◆ Task goal: Convert the data below into a Markdown table with the columns Row and Line. Give each non-blank line its own numbered row and leave out the blank lines.

◆ Data provided:
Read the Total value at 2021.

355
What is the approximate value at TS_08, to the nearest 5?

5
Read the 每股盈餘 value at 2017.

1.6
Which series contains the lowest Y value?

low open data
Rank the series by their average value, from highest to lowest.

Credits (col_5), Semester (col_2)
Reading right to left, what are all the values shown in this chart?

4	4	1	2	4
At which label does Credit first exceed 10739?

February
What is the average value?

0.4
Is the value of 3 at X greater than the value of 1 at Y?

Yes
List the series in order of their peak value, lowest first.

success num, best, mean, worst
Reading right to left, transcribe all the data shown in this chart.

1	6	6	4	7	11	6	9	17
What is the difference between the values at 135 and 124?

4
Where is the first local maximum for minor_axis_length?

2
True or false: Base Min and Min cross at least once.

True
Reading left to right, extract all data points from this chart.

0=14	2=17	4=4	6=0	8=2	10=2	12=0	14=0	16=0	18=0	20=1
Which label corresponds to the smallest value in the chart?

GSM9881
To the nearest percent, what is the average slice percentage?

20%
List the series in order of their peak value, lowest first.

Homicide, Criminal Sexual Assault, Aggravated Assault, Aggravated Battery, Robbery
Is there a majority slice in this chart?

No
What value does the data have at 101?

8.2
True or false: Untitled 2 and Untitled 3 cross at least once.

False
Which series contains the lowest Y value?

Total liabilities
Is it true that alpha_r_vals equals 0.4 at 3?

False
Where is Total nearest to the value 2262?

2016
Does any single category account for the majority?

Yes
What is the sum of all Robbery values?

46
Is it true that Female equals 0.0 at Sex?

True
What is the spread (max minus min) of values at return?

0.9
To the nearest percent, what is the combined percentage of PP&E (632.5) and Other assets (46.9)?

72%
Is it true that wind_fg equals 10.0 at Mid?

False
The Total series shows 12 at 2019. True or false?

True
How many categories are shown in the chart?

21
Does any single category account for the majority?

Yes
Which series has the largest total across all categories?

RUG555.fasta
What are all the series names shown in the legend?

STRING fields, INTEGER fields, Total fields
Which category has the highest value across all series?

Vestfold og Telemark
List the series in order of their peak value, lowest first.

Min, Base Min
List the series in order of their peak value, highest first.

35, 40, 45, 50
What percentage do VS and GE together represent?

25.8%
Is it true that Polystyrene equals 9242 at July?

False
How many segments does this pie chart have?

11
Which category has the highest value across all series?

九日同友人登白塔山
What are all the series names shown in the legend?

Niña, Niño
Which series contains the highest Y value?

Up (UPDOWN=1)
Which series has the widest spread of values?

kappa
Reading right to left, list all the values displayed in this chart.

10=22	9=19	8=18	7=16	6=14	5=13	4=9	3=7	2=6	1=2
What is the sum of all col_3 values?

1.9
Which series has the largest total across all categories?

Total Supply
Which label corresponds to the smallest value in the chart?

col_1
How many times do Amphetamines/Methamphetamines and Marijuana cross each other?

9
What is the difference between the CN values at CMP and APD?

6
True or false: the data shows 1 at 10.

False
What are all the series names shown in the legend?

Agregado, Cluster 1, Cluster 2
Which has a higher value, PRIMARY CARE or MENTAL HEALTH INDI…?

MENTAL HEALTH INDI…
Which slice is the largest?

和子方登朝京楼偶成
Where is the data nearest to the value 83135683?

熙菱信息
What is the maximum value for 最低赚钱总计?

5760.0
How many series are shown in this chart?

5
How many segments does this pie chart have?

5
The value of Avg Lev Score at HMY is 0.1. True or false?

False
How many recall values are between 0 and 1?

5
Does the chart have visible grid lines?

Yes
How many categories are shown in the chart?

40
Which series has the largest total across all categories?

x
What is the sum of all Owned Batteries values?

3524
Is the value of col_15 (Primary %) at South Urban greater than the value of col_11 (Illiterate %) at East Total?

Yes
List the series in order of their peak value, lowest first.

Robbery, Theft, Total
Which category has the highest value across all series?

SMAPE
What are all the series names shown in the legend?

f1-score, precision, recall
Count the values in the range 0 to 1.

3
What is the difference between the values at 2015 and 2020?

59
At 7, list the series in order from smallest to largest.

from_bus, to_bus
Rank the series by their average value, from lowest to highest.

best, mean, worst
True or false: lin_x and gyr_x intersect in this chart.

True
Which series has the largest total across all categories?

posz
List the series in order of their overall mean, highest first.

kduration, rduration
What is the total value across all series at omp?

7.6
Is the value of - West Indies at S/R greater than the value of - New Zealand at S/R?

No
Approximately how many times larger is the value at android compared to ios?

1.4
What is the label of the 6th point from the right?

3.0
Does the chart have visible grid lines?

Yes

◆ Exercise response:
| Row | Line |
|---|---|
| 1 | Read the Total value at 2021. |
| 2 | 355 |
| 3 | What is the approximate value at TS_08, to the nearest 5? |
| 4 | 5 |
| 5 | Read the 每股盈餘 value at 2017. |
| 6 | 1.6 |
| 7 | Which series contains the lowest Y value? |
| 8 | low open data |
| 9 | Rank the series by their average value, from highest to lowest. |
| 10 | Credits (col_5), Semester (col_2) |
| 11 | Reading right to left, what are all the values shown in this chart? |
| 12 | 4	4	1	2	4 |
| 13 | At which label does Credit first exceed 10739? |
| 14 | February |
| 15 | What is the average value? |
| 16 | 0.4 |
| 17 | Is the value of 3 at X greater than the value of 1 at Y? |
| 18 | Yes |
| 19 | List the series in order of their peak value, lowest first. |
| 20 | success num, best, mean, worst |
| 21 | Reading right to left, transcribe all the data shown in this chart. |
| 22 | 1	6	6	4	7	11	6	9	17 |
| 23 | What is the difference between the values at 135 and 124? |
| 24 | 4 |
| 25 | Where is the first local maximum for minor_axis_length? |
| 26 | 2 |
| 27 | True or false: Base Min and Min cross at least once. |
| 28 | True |
| 29 | Reading left to right, extract all data points from this chart. |
| 30 | 0=14	2=17	4=4	6=0	8=2	10=2	12=0	14=0	16=0	18=0	20=1 |
| 31 | Which label corresponds to the smallest value in the chart? |
| 32 | GSM9881 |
| 33 | To the nearest percent, what is the average slice percentage? |
| 34 | 20% |
| 35 | List the series in order of their peak value, lowest first. |
| 36 | Homicide, Criminal Sexual Assault, Aggravated Assault, Aggravated Battery, Robbery |
| 37 | Is there a majority slice in this chart? |
| 38 | No |
| 39 | What value does the data have at 101? |
| 40 | 8.2 |
| 41 | True or false: Untitled 2 and Untitled 3 cross at least once. |
| 42 | False |
| 43 | Which series contains the lowest Y value? |
| 44 | Total liabilities |
| 45 | Is it true that alpha_r_vals equals 0.4 at 3? |
| 46 | False |
| 47 | Where is Total nearest to the value 2262? |
| 48 | 2016 |
| 49 | Does any single category account for the majority? |
| 50 | Yes |
| 51 | What is the sum of all Robbery values? |
| 52 | 46 |
| 53 | Is it true that Female equals 0.0 at Sex? |
| 54 | True |
| 55 | What is the spread (max minus min) of values at return? |
| 56 | 0.9 |
| 57 | To the nearest percent, what is the combined percentage of PP&E (632.5) and Other assets (46.9)? |
| 58 | 72% |
| 59 | Is it true that wind_fg equals 10.0 at Mid? |
| 60 | False |
| 61 | The Total series shows 12 at 2019. True or false? |
| 62 | True |
| 63 | How many categories are shown in the chart? |
| 64 | 21 |
| 65 | Does any single category account for the majority? |
| 66 | Yes |
| 67 | Which series has the largest total across all categories? |
| 68 | RUG555.fasta |
| 69 | What are all the series names shown in the legend? |
| 70 | STRING fields, INTEGER fields, Total fields |
| 71 | Which category has the highest value across all series? |
| 72 | Vestfold og Telemark |
| 73 | List the series in order of their peak value, lowest first. |
| 74 | Min, Base Min |
| 75 | List the series in order of their peak value, highest first. |
| 76 | 35, 40, 45, 50 |
| 77 | What percentage do VS and GE together represent? |
| 78 | 25.8% |
| 79 | Is it true that Polystyrene equals 9242 at July? |
| 80 | False |
| 81 | How many segments does this pie chart have? |
| 82 | 11 |
| 83 | Which category has the highest value across all series? |
| 84 | 九日同友人登白塔山 |
| 85 | What are all the series names shown in the legend? |
| 86 | Niña, Niño |
| 87 | Which series contains the highest Y value? |
| 88 | Up (UPDOWN=1) |
| 89 | Which series has the widest spread of values? |
| 90 | kappa |
| 91 | Reading right to left, list all the values displayed in this chart. |
| 92 | 10=22	9=19	8=18	7=16	6=14	5=13	4=9	3=7	2=6	1=2 |
| 93 | What is the sum of all col_3 values? |
| 94 | 1.9 |
| 95 | Which series has the largest total across all categories? |
| 96 | Total Supply |
| 97 | Which label corresponds to the smallest value in the chart? |
| 98 | col_1 |
| 99 | How many times do Amphetamines/Methamphetamines and Marijuana cross each other? |
| 100 | 9 |
| 101 | What is the difference between the CN values at CMP and APD? |
| 102 | 6 |
| 103 | True or false: the data shows 1 at 10. |
| 104 | False |
| 105 | What are all the series names shown in the legend? |
| 106 | Agregado, Cluster 1, Cluster 2 |
| 107 | Which has a higher value, PRIMARY CARE or MENTAL HEALTH INDI…? |
| 108 | MENTAL HEALTH INDI… |
| 109 | Which slice is the largest? |
| 110 | 和子方登朝京楼偶成 |
| 111 | Where is the data nearest to the value 83135683? |
| 112 | 熙菱信息 |
| 113 | What is the maximum value for 最低赚钱总计? |
| 114 | 5760.0 |
| 115 | How many series are shown in this chart? |
| 116 | 5 |
| 117 | How many segments does this pie chart have? |
| 118 | 5 |
| 119 | The value of Avg Lev Score at HMY is 0.1. True or false? |
| 120 | False |
| 121 | How many recall values are between 0 and 1? |
| 122 | 5 |
| 123 | Does the chart have visible grid lines? |
| 124 | Yes |
| 125 | How many categories are shown in the chart? |
| 126 | 40 |
| 127 | Which series has the largest total across all categories? |
| 128 | x |
| 129 | What is the sum of all Owned Batteries values? |
| 130 | 3524 |
| 131 | Is the value of col_15 (Primary %) at South Urban greater than the value of col_11 (Illiterate %) at East Total? |
| 132 | Yes |
| 133 | List the series in order of their peak value, lowest first. |
| 134 | Robbery, Theft, Total |
| 135 | Which category has the highest value across all series? |
| 136 | SMAPE |
| 137 | What are all the series names shown in the legend? |
| 138 | f1-score, precision, recall |
| 139 | Count the values in the range 0 to 1. |
| 140 | 3 |
| 141 | What is the difference between the values at 2015 and 2020? |
| 142 | 59 |
| 143 | At 7, list the series in order from smallest to largest. |
| 144 | from_bus, to_bus |
| 145 | Rank the series by their average value, from lowest to highest. |
| 146 | best, mean, worst |
| 147 | True or false: lin_x and gyr_x intersect in this chart. |
| 148 | True |
| 149 | Which series has the largest total across all categories? |
| 150 | posz |
| 151 | List the series in order of their overall mean, highest first. |
| 152 | kduration, rduration |
| 153 | What is the total value across all series at omp? |
| 154 | 7.6 |
| 155 | Is the value of - West Indies at S/R greater than the value of - New Zealand at S/R? |
| 156 | No |
| 157 | Approximately how many times larger is the value at android compared to ios? |
| 158 | 1.4 |
| 159 | What is the label of the 6th point from the right? |
| 160 | 3.0 |
| 161 | Does the chart have visible grid lines? |
| 162 | Yes |